What you need to do:
Below are records that must be duplicated exactly.

Data to process:

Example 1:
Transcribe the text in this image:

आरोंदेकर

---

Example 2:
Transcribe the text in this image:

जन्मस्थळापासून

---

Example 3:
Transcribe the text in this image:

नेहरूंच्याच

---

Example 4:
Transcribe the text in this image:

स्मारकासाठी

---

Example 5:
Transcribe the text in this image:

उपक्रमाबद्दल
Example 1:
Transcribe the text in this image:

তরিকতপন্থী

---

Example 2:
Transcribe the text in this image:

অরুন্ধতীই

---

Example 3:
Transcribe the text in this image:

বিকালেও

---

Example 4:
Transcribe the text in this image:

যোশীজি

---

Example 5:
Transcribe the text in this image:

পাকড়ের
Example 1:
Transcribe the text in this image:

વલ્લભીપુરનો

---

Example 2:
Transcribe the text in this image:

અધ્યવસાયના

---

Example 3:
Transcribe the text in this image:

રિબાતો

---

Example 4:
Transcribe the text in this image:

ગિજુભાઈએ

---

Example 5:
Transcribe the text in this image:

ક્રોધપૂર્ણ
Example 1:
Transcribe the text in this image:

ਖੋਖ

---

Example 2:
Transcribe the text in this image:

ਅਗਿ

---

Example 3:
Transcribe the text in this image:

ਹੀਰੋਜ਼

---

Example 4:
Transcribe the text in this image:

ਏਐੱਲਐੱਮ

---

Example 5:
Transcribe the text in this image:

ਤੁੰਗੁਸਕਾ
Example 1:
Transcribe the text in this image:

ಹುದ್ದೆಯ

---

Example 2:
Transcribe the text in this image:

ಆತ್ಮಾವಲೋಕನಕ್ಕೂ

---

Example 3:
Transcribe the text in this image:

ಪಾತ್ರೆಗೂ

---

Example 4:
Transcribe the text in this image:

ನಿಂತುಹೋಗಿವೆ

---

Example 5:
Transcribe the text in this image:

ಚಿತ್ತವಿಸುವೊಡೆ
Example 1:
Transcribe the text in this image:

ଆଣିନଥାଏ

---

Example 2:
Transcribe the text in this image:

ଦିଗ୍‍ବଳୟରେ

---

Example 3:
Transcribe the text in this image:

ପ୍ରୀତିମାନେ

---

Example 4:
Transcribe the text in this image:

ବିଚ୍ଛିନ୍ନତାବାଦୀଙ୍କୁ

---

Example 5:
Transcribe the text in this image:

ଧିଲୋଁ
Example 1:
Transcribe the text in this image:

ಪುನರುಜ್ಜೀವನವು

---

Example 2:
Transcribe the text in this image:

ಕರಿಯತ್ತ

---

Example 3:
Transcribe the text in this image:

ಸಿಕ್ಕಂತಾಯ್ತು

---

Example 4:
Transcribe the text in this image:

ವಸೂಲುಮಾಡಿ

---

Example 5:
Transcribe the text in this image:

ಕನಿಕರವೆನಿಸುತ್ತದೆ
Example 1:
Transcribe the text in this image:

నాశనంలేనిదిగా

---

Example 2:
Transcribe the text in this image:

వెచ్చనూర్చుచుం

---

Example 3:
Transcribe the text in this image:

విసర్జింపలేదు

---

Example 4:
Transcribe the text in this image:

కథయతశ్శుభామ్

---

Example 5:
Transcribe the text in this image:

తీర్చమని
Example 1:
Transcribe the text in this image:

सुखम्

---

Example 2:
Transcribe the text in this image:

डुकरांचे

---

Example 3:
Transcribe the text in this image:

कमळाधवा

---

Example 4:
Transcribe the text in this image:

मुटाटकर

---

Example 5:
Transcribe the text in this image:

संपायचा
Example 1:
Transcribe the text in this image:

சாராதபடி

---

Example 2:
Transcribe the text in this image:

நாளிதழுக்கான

Worked solution:
Example 1:
Transcribe the text in this image:

आरोंदेकर

---

Example 2:
Transcribe the text in this image:

जन्मस्थळापासून

---

Example 3:
Transcribe the text in this image:

नेहरूंच्याच

---

Example 4:
Transcribe the text in this image:

स्मारकासाठी

---

Example 5:
Transcribe the text in this image:

उपक्रमाबद्दल
Example 1:
Transcribe the text in this image:

তরিকতপন্থী

---

Example 2:
Transcribe the text in this image:

অরুন্ধতীই

---

Example 3:
Transcribe the text in this image:

বিকালেও

---

Example 4:
Transcribe the text in this image:

যোশীজি

---

Example 5:
Transcribe the text in this image:

পাকড়ের
Example 1:
Transcribe the text in this image:

વલ્લભીપુરનો

---

Example 2:
Transcribe the text in this image:

અધ્યવસાયના

---

Example 3:
Transcribe the text in this image:

રિબાતો

---

Example 4:
Transcribe the text in this image:

ગિજુભાઈએ

---

Example 5:
Transcribe the text in this image:

ક્રોધપૂર્ણ
Example 1:
Transcribe the text in this image:

ਖੋਖ

---

Example 2:
Transcribe the text in this image:

ਅਗਿ

---

Example 3:
Transcribe the text in this image:

ਹੀਰੋਜ਼

---

Example 4:
Transcribe the text in this image:

ਏਐੱਲਐੱਮ

---

Example 5:
Transcribe the text in this image:

ਤੁੰਗੁਸਕਾ
Example 1:
Transcribe the text in this image:

ಹುದ್ದೆಯ

---

Example 2:
Transcribe the text in this image:

ಆತ್ಮಾವಲೋಕನಕ್ಕೂ

---

Example 3:
Transcribe the text in this image:

ಪಾತ್ರೆಗೂ

---

Example 4:
Transcribe the text in this image:

ನಿಂತುಹೋಗಿವೆ

---

Example 5:
Transcribe the text in this image:

ಚಿತ್ತವಿಸುವೊಡೆ
Example 1:
Transcribe the text in this image:

ଆଣିନଥାଏ

---

Example 2:
Transcribe the text in this image:

ଦିଗ୍‍ବଳୟରେ

---

Example 3:
Transcribe the text in this image:

ପ୍ରୀତିମାନେ

---

Example 4:
Transcribe the text in this image:

ବିଚ୍ଛିନ୍ନତାବାଦୀଙ୍କୁ

---

Example 5:
Transcribe the text in this image:

ଧିଲୋଁ
Example 1:
Transcribe the text in this image:

ಪುನರುಜ್ಜೀವನವು

---

Example 2:
Transcribe the text in this image:

ಕರಿಯತ್ತ

---

Example 3:
Transcribe the text in this image:

ಸಿಕ್ಕಂತಾಯ್ತು

---

Example 4:
Transcribe the text in this image:

ವಸೂಲುಮಾಡಿ

---

Example 5:
Transcribe the text in this image:

ಕನಿಕರವೆನಿಸುತ್ತದೆ
Example 1:
Transcribe the text in this image:

నాశనంలేనిదిగా

---

Example 2:
Transcribe the text in this image:

వెచ్చనూర్చుచుం

---

Example 3:
Transcribe the text in this image:

విసర్జింపలేదు

---

Example 4:
Transcribe the text in this image:

కథయతశ్శుభామ్

---

Example 5:
Transcribe the text in this image:

తీర్చమని
Example 1:
Transcribe the text in this image:

सुखम्

---

Example 2:
Transcribe the text in this image:

डुकरांचे

---

Example 3:
Transcribe the text in this image:

कमळाधवा

---

Example 4:
Transcribe the text in this image:

मुटाटकर

---

Example 5:
Transcribe the text in this image:

संपायचा
Example 1:
Transcribe the text in this image:

சாராதபடி

---

Example 2:
Transcribe the text in this image:

நாளிதழுக்கான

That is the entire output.